All in all, I was underwhelmed by the eBook implementation of both texts on the iPad, with serious flaws in the formatting of the text (presumably by LexisNexis) and serious limitations in the Bluefire Reader software. Sorry LexisNexis, but these are not worth the outrageous prices you're charging.

1 comment:

  1. The major legal publishers' efforts with electronic resources are nothing short of abysmal.

    Legal materials are especially well-suited to an electronic format, because the subject matter requires such frequent updating. I mean, why in the name of all that is righteous do we still need loose-leafs? So awkward, wasteful and unnecessary. They should be completely redundant. The very idea of clipping open a binder and switching around pages every month is so clearly now just a stop-gap that we were stuck with for a century or more, until we were able to figure out a more efficient way of creating an organically changing reference book. The same can be said for annually updated texts, where you throw out a whole book and buy a new one every year.

    Now of course we can create an organically updating reference book - we have technology that is exquisitely suited to it - but the legal publishers won't, because it doesn't suit their sclerotic business model. How much would you pay for a neat, efficient civil procedure reference app? I'd pay plenty, and I'd even buy an iPad just to put it on. I'd even pay plenty to get the reference and periodic updates as a basic, indexed pdf. But, no. You either pay hundreds of dollars a month to get your package of papers to painstakingly insert, or you pay EVEN MORE to get access to an online version that is too slow and clunky to be suitable for court even if you have a reliable wi-fi connection.

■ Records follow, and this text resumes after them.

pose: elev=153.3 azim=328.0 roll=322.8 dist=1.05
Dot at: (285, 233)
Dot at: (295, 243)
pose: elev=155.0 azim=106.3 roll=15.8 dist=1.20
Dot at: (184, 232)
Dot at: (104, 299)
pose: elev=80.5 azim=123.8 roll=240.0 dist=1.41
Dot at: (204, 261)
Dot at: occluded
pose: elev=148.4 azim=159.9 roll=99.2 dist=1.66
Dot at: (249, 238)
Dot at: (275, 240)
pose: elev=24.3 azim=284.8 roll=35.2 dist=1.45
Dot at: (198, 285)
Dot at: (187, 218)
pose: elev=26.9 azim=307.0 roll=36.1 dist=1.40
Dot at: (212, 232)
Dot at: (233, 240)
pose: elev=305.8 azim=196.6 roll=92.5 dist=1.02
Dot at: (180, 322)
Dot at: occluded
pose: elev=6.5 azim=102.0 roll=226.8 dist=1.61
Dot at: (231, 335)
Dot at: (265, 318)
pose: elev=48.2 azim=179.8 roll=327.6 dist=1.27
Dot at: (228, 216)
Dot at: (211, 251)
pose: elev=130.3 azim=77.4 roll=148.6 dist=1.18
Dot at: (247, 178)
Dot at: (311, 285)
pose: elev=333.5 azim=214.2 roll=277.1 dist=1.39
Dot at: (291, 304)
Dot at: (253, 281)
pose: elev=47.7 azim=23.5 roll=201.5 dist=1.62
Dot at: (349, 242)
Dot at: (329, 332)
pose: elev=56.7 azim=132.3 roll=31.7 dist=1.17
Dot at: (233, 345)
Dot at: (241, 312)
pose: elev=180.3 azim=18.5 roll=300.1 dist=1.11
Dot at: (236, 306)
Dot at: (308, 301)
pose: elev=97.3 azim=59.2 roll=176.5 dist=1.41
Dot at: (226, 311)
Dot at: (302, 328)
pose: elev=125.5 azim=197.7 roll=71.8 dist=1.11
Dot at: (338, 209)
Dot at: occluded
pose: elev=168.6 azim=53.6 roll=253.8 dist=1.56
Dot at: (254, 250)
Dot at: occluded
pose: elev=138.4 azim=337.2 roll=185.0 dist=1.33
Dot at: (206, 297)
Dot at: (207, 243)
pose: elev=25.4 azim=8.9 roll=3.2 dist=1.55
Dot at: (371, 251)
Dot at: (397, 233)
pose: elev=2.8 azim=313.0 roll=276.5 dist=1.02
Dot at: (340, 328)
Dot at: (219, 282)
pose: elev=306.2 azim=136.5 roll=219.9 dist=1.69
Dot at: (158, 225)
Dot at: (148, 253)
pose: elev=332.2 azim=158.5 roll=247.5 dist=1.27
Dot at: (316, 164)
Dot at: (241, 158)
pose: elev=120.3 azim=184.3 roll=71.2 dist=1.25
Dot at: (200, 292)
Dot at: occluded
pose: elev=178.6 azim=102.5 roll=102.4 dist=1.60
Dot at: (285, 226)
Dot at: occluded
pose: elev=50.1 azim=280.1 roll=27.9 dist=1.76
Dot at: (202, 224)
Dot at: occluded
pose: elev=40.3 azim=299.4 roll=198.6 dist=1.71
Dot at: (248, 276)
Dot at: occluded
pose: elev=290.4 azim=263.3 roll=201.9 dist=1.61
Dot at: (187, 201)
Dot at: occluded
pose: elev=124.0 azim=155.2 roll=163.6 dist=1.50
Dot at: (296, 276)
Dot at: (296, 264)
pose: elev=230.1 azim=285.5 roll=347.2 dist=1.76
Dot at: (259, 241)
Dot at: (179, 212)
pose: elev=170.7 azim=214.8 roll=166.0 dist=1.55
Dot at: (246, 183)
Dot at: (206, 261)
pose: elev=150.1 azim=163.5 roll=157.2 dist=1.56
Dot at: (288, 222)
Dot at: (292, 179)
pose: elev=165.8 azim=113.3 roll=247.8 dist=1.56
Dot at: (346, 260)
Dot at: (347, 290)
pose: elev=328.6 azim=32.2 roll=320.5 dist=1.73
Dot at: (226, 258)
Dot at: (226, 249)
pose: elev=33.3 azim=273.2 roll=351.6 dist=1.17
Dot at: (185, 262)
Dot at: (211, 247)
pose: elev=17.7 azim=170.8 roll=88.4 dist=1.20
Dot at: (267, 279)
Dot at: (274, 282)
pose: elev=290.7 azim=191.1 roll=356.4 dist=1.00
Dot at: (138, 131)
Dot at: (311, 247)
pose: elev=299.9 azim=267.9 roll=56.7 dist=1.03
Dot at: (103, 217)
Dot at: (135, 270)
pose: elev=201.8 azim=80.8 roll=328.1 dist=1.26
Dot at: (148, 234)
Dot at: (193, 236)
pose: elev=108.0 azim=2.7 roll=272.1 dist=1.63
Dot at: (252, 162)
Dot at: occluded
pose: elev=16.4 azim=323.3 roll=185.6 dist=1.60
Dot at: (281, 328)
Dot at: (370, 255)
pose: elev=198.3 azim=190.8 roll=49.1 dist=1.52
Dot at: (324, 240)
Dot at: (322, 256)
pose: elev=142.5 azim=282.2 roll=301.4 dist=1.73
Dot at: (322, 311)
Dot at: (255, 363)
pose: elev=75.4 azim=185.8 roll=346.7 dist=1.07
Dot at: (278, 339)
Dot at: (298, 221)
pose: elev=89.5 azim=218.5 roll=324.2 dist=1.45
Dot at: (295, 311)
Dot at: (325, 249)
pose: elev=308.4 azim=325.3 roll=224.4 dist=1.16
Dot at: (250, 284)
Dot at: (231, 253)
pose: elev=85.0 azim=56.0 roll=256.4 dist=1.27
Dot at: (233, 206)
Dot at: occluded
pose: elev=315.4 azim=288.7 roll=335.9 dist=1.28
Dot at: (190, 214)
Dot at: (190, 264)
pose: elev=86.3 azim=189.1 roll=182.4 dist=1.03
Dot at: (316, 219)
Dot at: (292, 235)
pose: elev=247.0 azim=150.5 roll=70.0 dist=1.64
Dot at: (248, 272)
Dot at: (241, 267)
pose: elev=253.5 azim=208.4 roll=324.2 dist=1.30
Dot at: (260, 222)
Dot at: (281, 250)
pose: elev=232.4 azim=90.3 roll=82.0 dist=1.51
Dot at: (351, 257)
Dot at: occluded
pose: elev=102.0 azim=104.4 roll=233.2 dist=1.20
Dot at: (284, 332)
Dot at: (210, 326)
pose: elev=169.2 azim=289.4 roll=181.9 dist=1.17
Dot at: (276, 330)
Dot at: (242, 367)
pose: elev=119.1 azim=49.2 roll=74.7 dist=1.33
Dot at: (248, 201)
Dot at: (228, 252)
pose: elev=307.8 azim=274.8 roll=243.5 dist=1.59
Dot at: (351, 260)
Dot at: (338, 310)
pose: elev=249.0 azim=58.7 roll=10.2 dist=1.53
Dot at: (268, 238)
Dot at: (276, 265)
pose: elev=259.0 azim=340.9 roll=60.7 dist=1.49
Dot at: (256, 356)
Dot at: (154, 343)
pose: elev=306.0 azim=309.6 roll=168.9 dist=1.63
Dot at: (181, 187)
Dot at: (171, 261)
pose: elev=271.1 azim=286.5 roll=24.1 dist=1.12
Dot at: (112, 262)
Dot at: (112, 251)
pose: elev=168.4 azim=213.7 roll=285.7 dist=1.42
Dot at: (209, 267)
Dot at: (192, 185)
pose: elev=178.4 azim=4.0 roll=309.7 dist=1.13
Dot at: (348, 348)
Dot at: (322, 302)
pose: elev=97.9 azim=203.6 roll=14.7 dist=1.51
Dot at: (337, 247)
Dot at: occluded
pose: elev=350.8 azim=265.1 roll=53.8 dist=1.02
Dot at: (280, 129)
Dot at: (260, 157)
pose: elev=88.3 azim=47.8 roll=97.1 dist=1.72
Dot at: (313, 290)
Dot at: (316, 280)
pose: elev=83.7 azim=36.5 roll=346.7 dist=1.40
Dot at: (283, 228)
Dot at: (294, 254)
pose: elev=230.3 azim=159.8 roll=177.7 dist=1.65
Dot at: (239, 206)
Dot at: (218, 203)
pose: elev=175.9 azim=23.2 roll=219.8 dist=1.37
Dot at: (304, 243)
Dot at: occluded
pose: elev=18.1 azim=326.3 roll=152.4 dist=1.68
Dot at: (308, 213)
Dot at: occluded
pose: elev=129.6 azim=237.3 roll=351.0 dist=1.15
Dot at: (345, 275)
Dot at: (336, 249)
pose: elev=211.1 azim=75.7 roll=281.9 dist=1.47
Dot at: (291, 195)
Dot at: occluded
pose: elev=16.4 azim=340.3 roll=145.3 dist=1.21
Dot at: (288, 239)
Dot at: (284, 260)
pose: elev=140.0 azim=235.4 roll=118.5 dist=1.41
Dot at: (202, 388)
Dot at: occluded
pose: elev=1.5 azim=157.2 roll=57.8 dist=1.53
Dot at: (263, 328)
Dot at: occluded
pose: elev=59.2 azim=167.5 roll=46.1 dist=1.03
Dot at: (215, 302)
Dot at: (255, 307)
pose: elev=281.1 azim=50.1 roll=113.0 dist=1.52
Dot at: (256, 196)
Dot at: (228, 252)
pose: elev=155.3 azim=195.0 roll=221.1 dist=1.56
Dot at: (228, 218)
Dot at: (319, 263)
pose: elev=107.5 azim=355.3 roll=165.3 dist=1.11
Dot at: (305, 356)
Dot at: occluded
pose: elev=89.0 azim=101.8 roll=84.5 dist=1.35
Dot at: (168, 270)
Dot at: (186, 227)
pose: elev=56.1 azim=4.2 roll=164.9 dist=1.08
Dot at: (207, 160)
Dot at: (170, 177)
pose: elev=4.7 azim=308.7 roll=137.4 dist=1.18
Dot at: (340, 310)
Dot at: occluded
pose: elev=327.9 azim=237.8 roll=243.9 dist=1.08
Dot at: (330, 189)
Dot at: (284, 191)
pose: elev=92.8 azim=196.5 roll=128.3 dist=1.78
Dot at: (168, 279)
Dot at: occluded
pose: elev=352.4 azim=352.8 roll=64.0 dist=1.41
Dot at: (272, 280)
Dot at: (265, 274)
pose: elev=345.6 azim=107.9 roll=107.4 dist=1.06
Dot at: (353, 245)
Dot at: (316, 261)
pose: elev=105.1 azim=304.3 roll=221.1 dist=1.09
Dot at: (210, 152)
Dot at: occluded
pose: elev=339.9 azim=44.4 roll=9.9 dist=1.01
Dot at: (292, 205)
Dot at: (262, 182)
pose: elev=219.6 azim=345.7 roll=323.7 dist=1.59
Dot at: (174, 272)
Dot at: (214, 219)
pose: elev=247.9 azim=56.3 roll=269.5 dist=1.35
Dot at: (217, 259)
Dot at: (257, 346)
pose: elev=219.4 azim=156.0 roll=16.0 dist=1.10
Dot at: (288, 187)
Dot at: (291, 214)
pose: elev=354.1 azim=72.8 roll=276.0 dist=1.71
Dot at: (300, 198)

    Or, again, for annual textbooks like the two reviewed here, what you get as an 'ebook' is essentially an exact electronic copy of the non-updating text of the paper copy, awkwardly shoe-horned into a format that somehow achieves the difficult feat of being LESS versatile than the paper version.

    To add insult to injury, even though the marginal costs for each copy are close to zero - as opposed to the dead-tree version with all the costs of printing, binding, shipping, warehousing and pulping unsold copies - they charge as much or MORE for the miserable excuse for an ebook.

    I haven't bought a single ebook from the major legal publishers, and don't plan to. Like many other industries, their response to changing technology is a good test of how responsive they are to their own market and their own customers' needs. And the resounding result is that they really just want to keep selling us massive piles of paper, whether we need it or not, and if we don't like it we can go jump.